At the beginning of the 20th century, advertising subjugated journalism and literature, became a “new” genre and found a lively response from avant-garde artists. Defiant posters, leaflets, disputes and rallies were a full-scale advertising campaign. Cheerful and inviting intonation, shamelessness in the "presentation of the subject" became a feature of the new poetics. The ringing of slogans and the cry of posters is another step in the development of advertising. In this regard, it is impossible not to recall the poet Vladimir Mayakovsky: ““It is more elegant without galoshes” - this is a lie! All the elegance is from our galoshes”. Or: “How to deal with rodents and pests? Gosizdat's book is the best teacher". The Presidential Library’s portal features the book by Vladimir Mayakovsky Terrible Laughter. Rosta Windows (1932), in which the poet speaks of the time when agitation was one of the varieties of advertising: “We worked without focusing on history and glory. The range of our topics was enormous: agitation for the Comintern and for the collection of mushrooms for the starving, the fight against Wrangel and typhoid lice”.
In subsequent years, advertising again went into the shadows, became simple and unpretentious. Nevertheless, in the 60s, specialized advertising organizations appeared: Soyuztorgreklama, Glavkooptorgreklama, Vneshtorgreklama and others.
The "golden" period of Russian advertising begins in the 1990s. Sparkling kitsch and cunning provocation are embodied in slogans that are remembered for a long time and act like a magical refrain: “Your legs will walk like a Swiss watch”, “He is like me, only a bank”, “Shock is our way”, “And let the world wait".
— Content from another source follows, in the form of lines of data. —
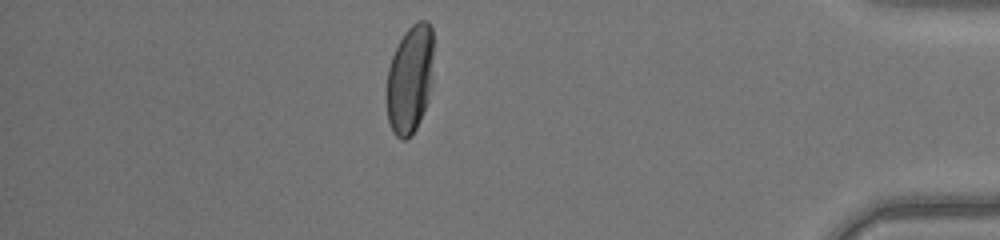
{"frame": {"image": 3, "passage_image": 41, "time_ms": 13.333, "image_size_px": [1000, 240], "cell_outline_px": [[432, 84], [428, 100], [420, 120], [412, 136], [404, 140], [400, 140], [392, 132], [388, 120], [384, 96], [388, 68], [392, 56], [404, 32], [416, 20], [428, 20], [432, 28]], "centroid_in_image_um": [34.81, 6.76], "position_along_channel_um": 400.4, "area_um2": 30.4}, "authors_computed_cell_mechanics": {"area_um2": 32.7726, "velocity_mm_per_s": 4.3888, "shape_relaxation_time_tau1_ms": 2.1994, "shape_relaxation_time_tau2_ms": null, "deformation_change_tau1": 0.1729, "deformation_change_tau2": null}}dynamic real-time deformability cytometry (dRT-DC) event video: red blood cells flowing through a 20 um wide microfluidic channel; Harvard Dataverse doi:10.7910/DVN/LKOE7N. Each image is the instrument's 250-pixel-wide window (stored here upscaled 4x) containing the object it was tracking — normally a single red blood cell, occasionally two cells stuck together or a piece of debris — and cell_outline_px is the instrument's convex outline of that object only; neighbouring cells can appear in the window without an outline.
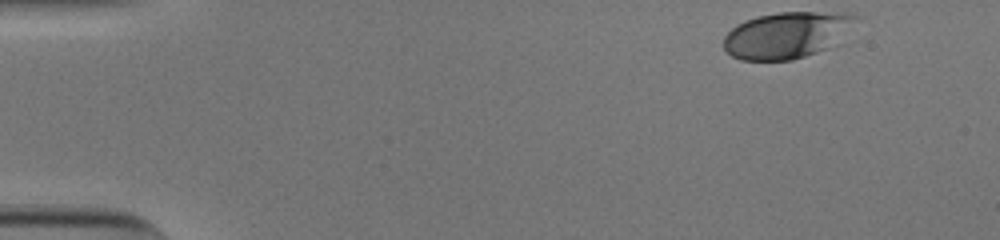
{"species": "human", "species_latin": "Homo sapiens", "temperature_condition": "cold", "stored_images_in_passage": 40, "camera_frame_rate_fps": 3000, "um_per_image_px": 0.085, "donor": {"sex": "male"}, "frame": {"image": 1, "passage_image": 1, "time_ms": 0.0, "image_size_px": [1000, 240], "cell_outline_px": [[856, 16], [828, 48], [792, 60], [740, 60], [732, 56], [724, 48], [724, 36], [736, 24], [744, 20], [756, 16], [780, 12], [852, 12]], "centroid_in_image_um": [66.75, 2.97], "position_along_channel_um": 18.3, "area_um2": 34.91}}
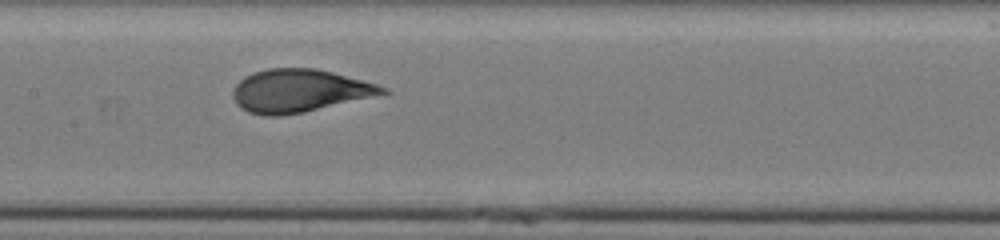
{"frame": {"image": 2, "passage_image": 23, "time_ms": 7.333, "image_size_px": [1000, 240], "cell_outline_px": [[392, 92], [304, 112], [280, 116], [264, 116], [248, 112], [240, 108], [236, 104], [232, 96], [232, 88], [244, 76], [252, 72], [268, 68], [316, 68], [332, 72], [376, 84], [388, 88]], "centroid_in_image_um": [25.39, 7.72], "position_along_channel_um": 182.0, "area_um2": 37.51}}
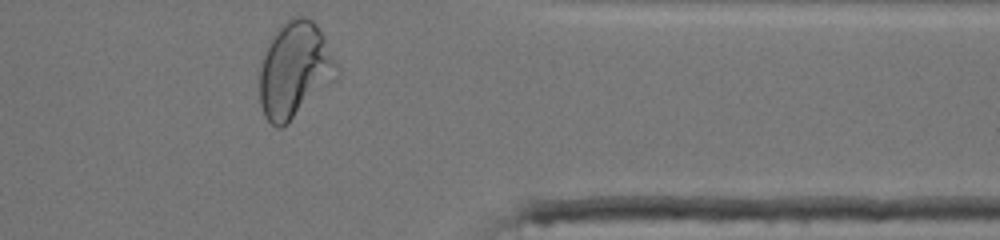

After a long journey of ups and downs, advertising has become a powerful industry. The methods of its distribution are huge: banners and billboards, LED screens and supersites, structures installed in the subway and in elevators, and much more.
But no matter how far the progress was, the requirements for the quality of advertising remain unchanged. The commandments of advertising, formulated more than a hundred years ago in the book by Nikolai Plisky “Advertising: its meaning, origin and history, do not lose their relevance to this day. Among them is the assertion that “the main conditions for good advertising are a quality product, a solid price, a clean store and polite treatment of customers”. The totality of these conditions is conducive to sing, praise and glorify the product, because, according to the “main advertising activist” of his time, Vladimir Mayakovsky, “advertising is first of all the name of a thing. Advertising should endlessly remind of every, even the most wonderful thing”.
The Presidential Library’s collections contain comprehensive materials about advertising. These are both legislative documents and illustrative products - for example, advertising images of household items on matchboxes or advertising leaflets presented in Soviet-era trams. The electronic reading room of the Presidential Library also contains a list of abstracts covering various aspects of advertising - these research papers indicate that in the 21st century advertising has become a significant phenomenon that affects the "nerve" in all spheres of human life.